__Reading text__
<<<<

The robot is controlled by the TANDEM system and serves as a node of the system’s edge. Using TANDEM, we compose and send different tasks for execution by the robot. Four collaborative robotic services were developed, which were registered in the TANDEM service catalog. These services are combined using TANDEM’s Service Chain Orchestrator to create two different scenarios. The first scenario includes visual quality control of final products using artificial intelligence, followed by grabbing and placing the objects in a suitable position, thus simulating the functionality of the robot in an industrial production line. In the second scenario, the robot separates types of pharmaceutical packaging. The steps are the following:

1. Registration of Object Detection Model Training Service: After creating the object detection model training and retraining service, we register it in the TANDEM platform. This service allows the user to input their own set of images, based on which machine learning model training takes place, as well as the ability for automatic performance evaluation of the model, according to the user’s specifications.
2. Registration of Robot as a TANDEM Node: The second step is to integrate the robot’s computer as a node of the TANDEM platform. This will provide the capability for immediate start of robot services, as well as direct communication of the robot with other TANDEM nodes.
3. Registration of the Hardware Controller Service: After making the robot a TANDEM node, we register the basic services that make up our scenario. The first service is the Hardware Controller. This service ensures the connection between the devices that make up the robot (arm and sensors) and the other services of the scenario. Specifically, the Hardware Controller always runs on the robot’s computer and contains the programs (drivers) of the robot’s actuators and sensors.
4. Registration of the Motion Planning Service: Next, we register the Motion Planning service in the TANDEM platform. This service contains the necessary software and libraries to calculate the valid path the arm should follow based on the desired final position of the arm.
5. Registration of the Object Detection Service (for quality control of beverage packaging): The third service we register in TANDEM is the object detection service. To create this service, we have used the Object Detection Model Training Service mentioned above, to get the appropriate machine learning model, specifically trained for our scenario. In our case, the Object Detection Service distinguishes between useful and defective beverage cans (of a specific brand) and returns the appropriate estimation and the position of the detected object in the image.
6. Registration of the Pick and Place Service: In this step, we register the Pick and Place service, which completes the first use scenario of the robot. This service implements the logic of the scenario, such as processing the images read by the robot’s camera, calculating the position of the objects, and the successive commands that must be given to the arm for task execution.
7. Creation of Products from the above services and selection of the robot node for their execution.

>>>>

__Supplied entries__
<<<<

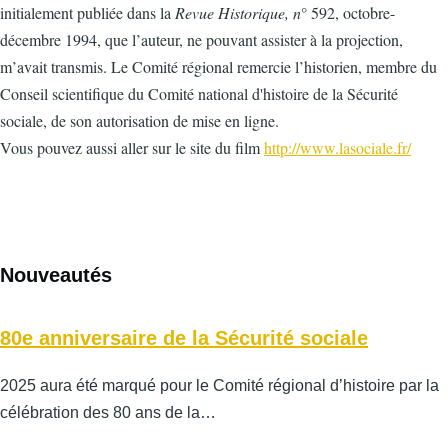
initialement publiée dans la
Revue Historique, n
° 592, octobre-
décembre 1994, que l’auteur, ne pouvant assister à la projection,
m’avait transmis. Le Comité régional remercie l’historien, membre du
Conseil scientifique du Comité national d'histoire de la Sécurité
sociale, de son autorisation de mise en ligne.
Vous pouvez aussi aller sur le site du film
http://www.lasociale.fr
/
Nouveautés
80e anniversaire de la Sécurité sociale
2025 aura été marqué pour le Comité régional d’histoire par la
célébration des 80 ans de la…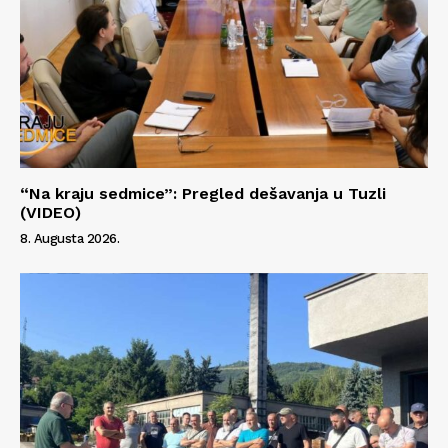
“Na kraju sedmice”: Pregled dešavanja u Tuzli
(VIDEO)
8. Augusta 2026.
Info
O nama
Kontakt
Impressum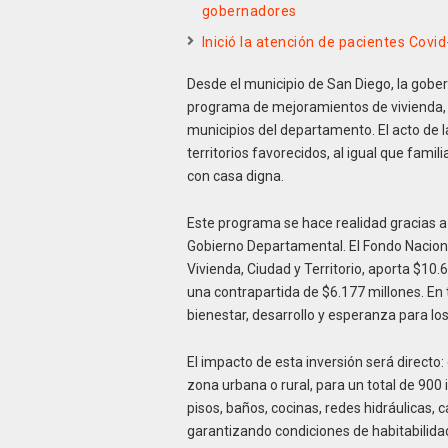
gobernadores
Inició la atención de pacientes Covi
Desde el municipio de San Diego, la gobern
programa de mejoramientos de vivienda, 
municipios del departamento. El acto de l
territorios favorecidos, al igual que fami
con casa digna.
Este programa se hace realidad gracias a 
Gobierno Departamental. El Fondo Nacional
Vivienda, Ciudad y Territorio, aporta $10
una contrapartida de $6.177 millones. En 
bienestar, desarrollo y esperanza para l
El impacto de esta inversión será directo
zona urbana o rural, para un total de 90
pisos, baños, cocinas, redes hidráulicas,
garantizando condiciones de habitabilida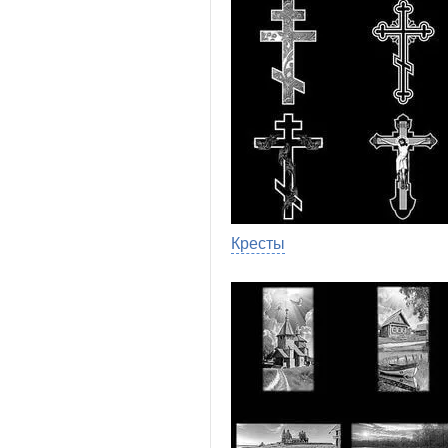
Кресты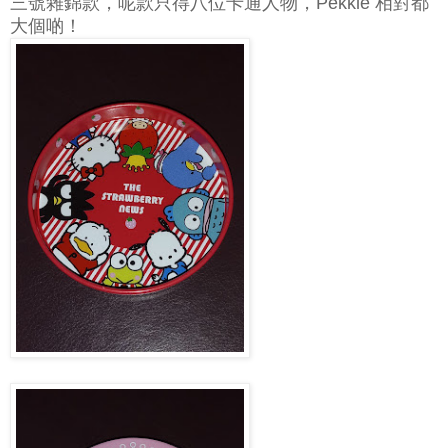
三號雜錦款，呢款只得八位卡通人物，Pekkle 相對都
大個啲！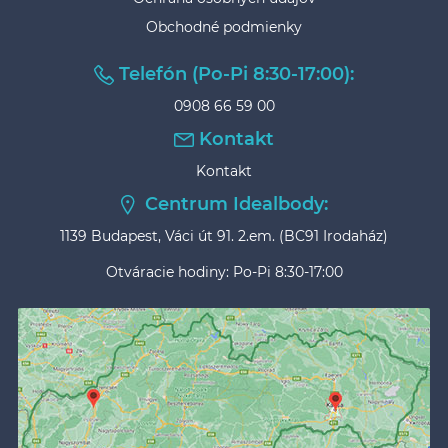
Obchodné podmienky
Telefón (Po-Pi 8:30-17:00):
0908 66 59 00
Kontakt
Kontakt
Centrum Idealbody:
1139 Budapest, Váci út 91. 2.em. (BC91 Irodaház)
Otváracie hodiny: Po-Pi 8:30-17:00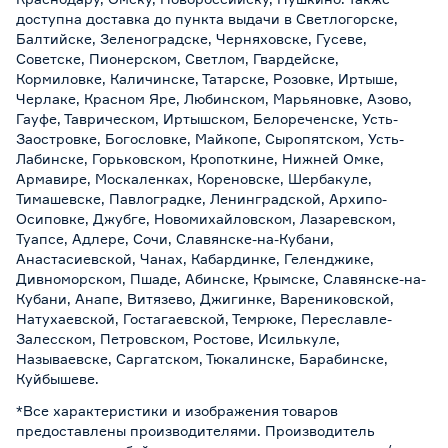
доступна доставка до пункта выдачи в Светлогорске,
Балтийске, Зеленоградске, Черняховске, Гусеве,
Советске, Пионерском, Светлом, Гвардейске,
Кормиловке, Каличинске, Татарске, Розовке, Иртыше,
Черлаке, Красном Яре, Любинском, Марьяновке, Азово,
Гауфе, Таврическом, Иртышском, Белореченске, Усть-
Заостровке, Богословке, Майкопе, Сыропятском, Усть-
Лабинске, Горьковском, Кропоткине, Нижней Омке,
Армавире, Москаленках, Кореновске, Шербакуле,
Тимашевске, Павлоградке, Ленинградской, Архипо-
Осиповке, Джубге, Новомихайловском, Лазаревском,
Туапсе, Адлере, Сочи, Славянске-на-Кубани,
Анастасиевской, Чанах, Кабардинке, Геленджике,
Дивноморском, Пшаде, Абинске, Крымске, Славянске-на-
Кубани, Анапе, Витязево, Джигинке, Варениковской,
Натухаевской, Гостагаевской, Темрюке, Переславле-
Залесском, Петровском, Ростове, Исилькуле,
Называевске, Саргатском, Тюкалинске, Барабинске,
Куйбышеве.
*Все характеристики и изображения товаров
предоставлены производителями. Производитель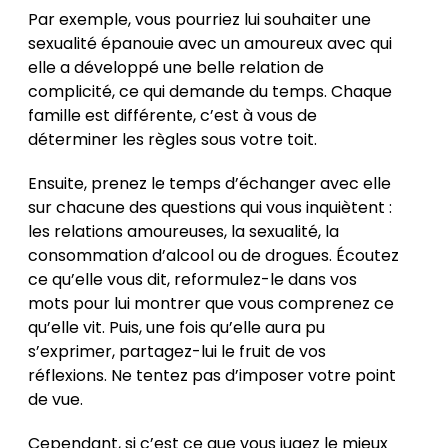
Par exemple, vous pourriez lui souhaiter une
sexualité épanouie avec un amoureux avec qui
elle a développé une belle relation de
complicité, ce qui demande du temps. Chaque
famille est différente, c’est à vous de
déterminer les règles sous votre toit.
Ensuite, prenez le temps d’échanger avec elle
sur chacune des questions qui vous inquiètent :
les relations amoureuses, la sexualité, la
consommation d’alcool ou de drogues. Écoutez
ce qu’elle vous dit, reformulez-le dans vos
mots pour lui montrer que vous comprenez ce
qu’elle vit. Puis, une fois qu’elle aura pu
s’exprimer, partagez-lui le fruit de vos
réflexions. Ne tentez pas d’imposer votre point
de vue.
Cependant, si c’est ce que vous jugez le mieux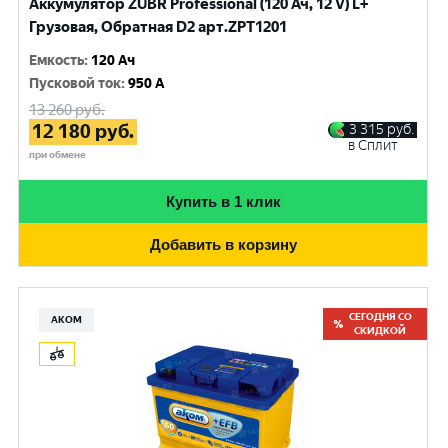
Аккумулятор ZUBR Professional (120 Ач, 12 V) L+
Грузовая, Обратная D2 арт.ZPT1201
Емкость
:
120 Ач
Пусковой ток
:
950 A
13 260
руб.
12 180
руб.
3 315
руб.
в Сплит
при обмене
Купить в 1 клик
Добавить в корзину
СЕГОДНЯ СО
АКОМ
СКИДКОЙ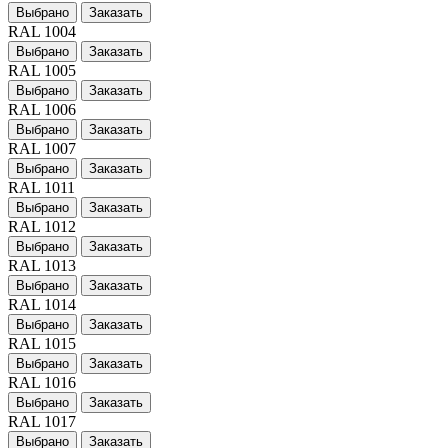
Выбрано
Заказать
RAL 1004
Выбрано
Заказать
RAL 1005
Выбрано
Заказать
RAL 1006
Выбрано
Заказать
RAL 1007
Выбрано
Заказать
RAL 1011
Выбрано
Заказать
RAL 1012
Выбрано
Заказать
RAL 1013
Выбрано
Заказать
RAL 1014
Выбрано
Заказать
RAL 1015
Выбрано
Заказать
RAL 1016
Выбрано
Заказать
RAL 1017
Выбрано
Заказать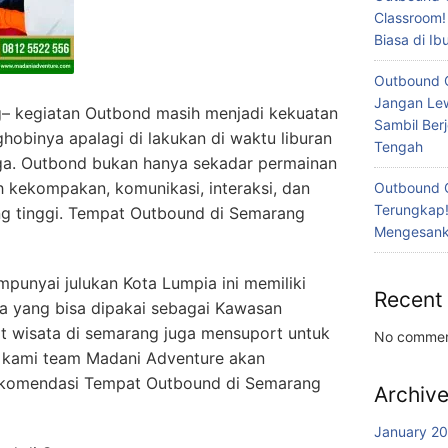
Classroom!
Biasa di I
Outbound 
Jangan Lew
– kegiatan Outbond masih menjadi kekuatan
Sambil Ber
nghobinya apalagi di lakukan di waktu liburan
Tengah
ga. Outbond bukan hanya sekadar permainan
h kekompakan, komunikasi, interaksi, dan
Outbound 
Terungkap!
g tinggi. Tempat Outbound di Semarang
Mengesanka
unyai julukan Kota Lumpia ini memiliki
Recent
a yang bisa dipakai sebagai Kawasan
at wisata di semarang juga mensuport untuk
No commen
 kami team Madani Adventure akan
komendasi Tempat Outbound di Semarang
Archiv
January 2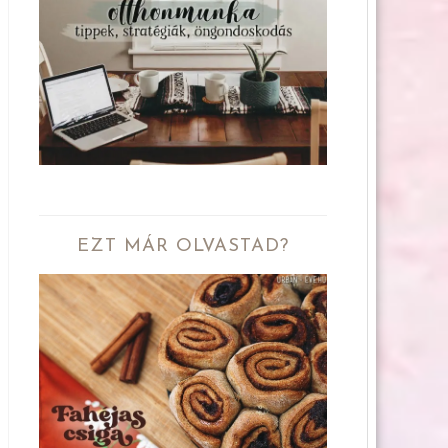
EZT MÁR OLVASTAD?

>>>>

__Task item 1__
In the text about the TANDEM-controlled robot, on which computer does the Hardware Controller service always run?
__Task item 2__
From the text about the TANDEM-controlled robot, extract the passage that begins at the words "3. Registration of" and stops after the words "of the arm.".

__Response 1__
It always runs on the robot's computer.

__Response 2__
3. Registration of the Hardware Controller Service: After making the robot a TANDEM node, we register the basic services that make up our scenario. The first service is the Hardware Controller. This service ensures the connection between the devices that make up the robot (arm and sensors) and the other services of the scenario. Specifically, the Hardware Controller always runs on the robot’s computer and contains the programs (drivers) of the robot’s actuators and sensors.
4. Registration of the Motion Planning Service: Next, we register the Motion Planning service in the TANDEM platform. This service contains the necessary software and libraries to calculate the valid path the arm should follow based on the desired final position of the arm.